*** Opening DOCUMENT TEXT ***

Not a consummation devoutly to be hoped.

As it turns out, the sewer line runs through the backyard, and the willow, like the dogwood, could not be planted in the spot originally chosen for it.

Evidence of the sewer line’s course across the yard

Taking my daughter, a tape measure, and impervious boots, I paced out 100 feet from the sewer line, bringing myself full circle, into the muddy patch I once considered in my dream of reforestation.

And because it’s such a muddy patch, the earth is soft enough for a distracted writer of children’s books with a good shovel, a sunhat, and some pants she doesn’t care about to dig that hole herself.

So I did.

I wrestled with the earth and muddy gloves and slippery boots. I followed directions and dug a hole twice the width of the potted willow’s footprint.

Muddy Blue Jeans taking a selfie with best friend Dirty Boot.

*** Closing DOCUMENT TEXT ***
*** Opening RECORD EXTRACTS ***

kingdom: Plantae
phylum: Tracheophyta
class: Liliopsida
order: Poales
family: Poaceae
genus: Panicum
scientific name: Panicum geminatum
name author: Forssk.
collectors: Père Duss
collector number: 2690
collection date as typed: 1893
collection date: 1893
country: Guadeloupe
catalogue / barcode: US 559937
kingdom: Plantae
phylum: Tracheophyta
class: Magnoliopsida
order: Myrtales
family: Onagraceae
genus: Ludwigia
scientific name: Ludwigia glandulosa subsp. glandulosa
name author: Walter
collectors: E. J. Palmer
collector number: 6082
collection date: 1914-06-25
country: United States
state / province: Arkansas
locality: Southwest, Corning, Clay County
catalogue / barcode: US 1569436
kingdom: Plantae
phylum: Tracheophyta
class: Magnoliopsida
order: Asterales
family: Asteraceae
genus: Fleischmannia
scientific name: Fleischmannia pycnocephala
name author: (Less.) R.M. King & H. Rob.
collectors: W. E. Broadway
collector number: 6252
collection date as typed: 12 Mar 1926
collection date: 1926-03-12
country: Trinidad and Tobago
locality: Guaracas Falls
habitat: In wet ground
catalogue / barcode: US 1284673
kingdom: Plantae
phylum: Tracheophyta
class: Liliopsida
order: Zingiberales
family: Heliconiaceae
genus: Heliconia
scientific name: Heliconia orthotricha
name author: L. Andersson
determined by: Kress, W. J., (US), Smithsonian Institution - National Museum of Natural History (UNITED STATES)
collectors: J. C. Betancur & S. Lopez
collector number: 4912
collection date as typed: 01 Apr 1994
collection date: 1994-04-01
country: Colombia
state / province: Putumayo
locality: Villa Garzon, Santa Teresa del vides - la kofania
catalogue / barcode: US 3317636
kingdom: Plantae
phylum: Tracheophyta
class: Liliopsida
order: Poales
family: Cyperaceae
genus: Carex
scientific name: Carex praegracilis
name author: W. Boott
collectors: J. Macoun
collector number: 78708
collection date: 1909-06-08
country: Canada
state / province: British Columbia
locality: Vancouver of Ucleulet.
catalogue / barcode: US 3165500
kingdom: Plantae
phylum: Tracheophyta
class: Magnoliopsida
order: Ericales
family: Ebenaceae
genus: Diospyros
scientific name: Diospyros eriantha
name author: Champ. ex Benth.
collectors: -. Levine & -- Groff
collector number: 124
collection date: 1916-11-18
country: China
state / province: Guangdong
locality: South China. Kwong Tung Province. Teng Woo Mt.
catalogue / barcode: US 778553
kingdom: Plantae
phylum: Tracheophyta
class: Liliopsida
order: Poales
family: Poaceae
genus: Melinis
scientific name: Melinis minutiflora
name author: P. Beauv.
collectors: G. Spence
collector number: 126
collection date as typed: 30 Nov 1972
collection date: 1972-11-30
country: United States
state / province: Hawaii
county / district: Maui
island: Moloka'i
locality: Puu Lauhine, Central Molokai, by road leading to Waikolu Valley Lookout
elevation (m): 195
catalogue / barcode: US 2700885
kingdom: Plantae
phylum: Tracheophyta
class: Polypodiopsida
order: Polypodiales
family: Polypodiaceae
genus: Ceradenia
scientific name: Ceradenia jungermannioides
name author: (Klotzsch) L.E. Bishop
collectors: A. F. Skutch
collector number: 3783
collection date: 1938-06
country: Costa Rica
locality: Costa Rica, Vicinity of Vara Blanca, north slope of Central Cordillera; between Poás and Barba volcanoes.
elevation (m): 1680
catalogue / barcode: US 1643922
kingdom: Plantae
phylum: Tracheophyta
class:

*** Closing RECORD EXTRACTS ***

● PROBLEM SET
1: In the willow passage, how far from the sewer line did the writer pace out?
2: Duplicate the willow passage from "As it turns" up to and including "friend Dirty Boot.".
3: List everything the willow passage says the writer took along when pacing out the distance from the sewer line.
The entries are separate material and have no connection to the willow passage.

● SOLUTIONS BY TASK
1: 100 feet.

2:
As it turns out, the sewer line runs through the backyard, and the willow, like the dogwood, could not be planted in the spot originally chosen for it.

Evidence of the sewer line’s course across the yard

Taking my daughter, a tape measure, and impervious boots, I paced out 100 feet from the sewer line, bringing myself full circle, into the muddy patch I once considered in my dream of reforestation.

And because it’s such a muddy patch, the earth is soft enough for a distracted writer of children’s books with a good shovel, a sunhat, and some pants she doesn’t care about to dig that hole herself.

So I did.

I wrestled with the earth and muddy gloves and slippery boots. I followed directions and dug a hole twice the width of the potted willow’s footprint.

Muddy Blue Jeans taking a selfie with best friend Dirty Boot.

3: The writer's daughter, a tape measure, and impervious boots.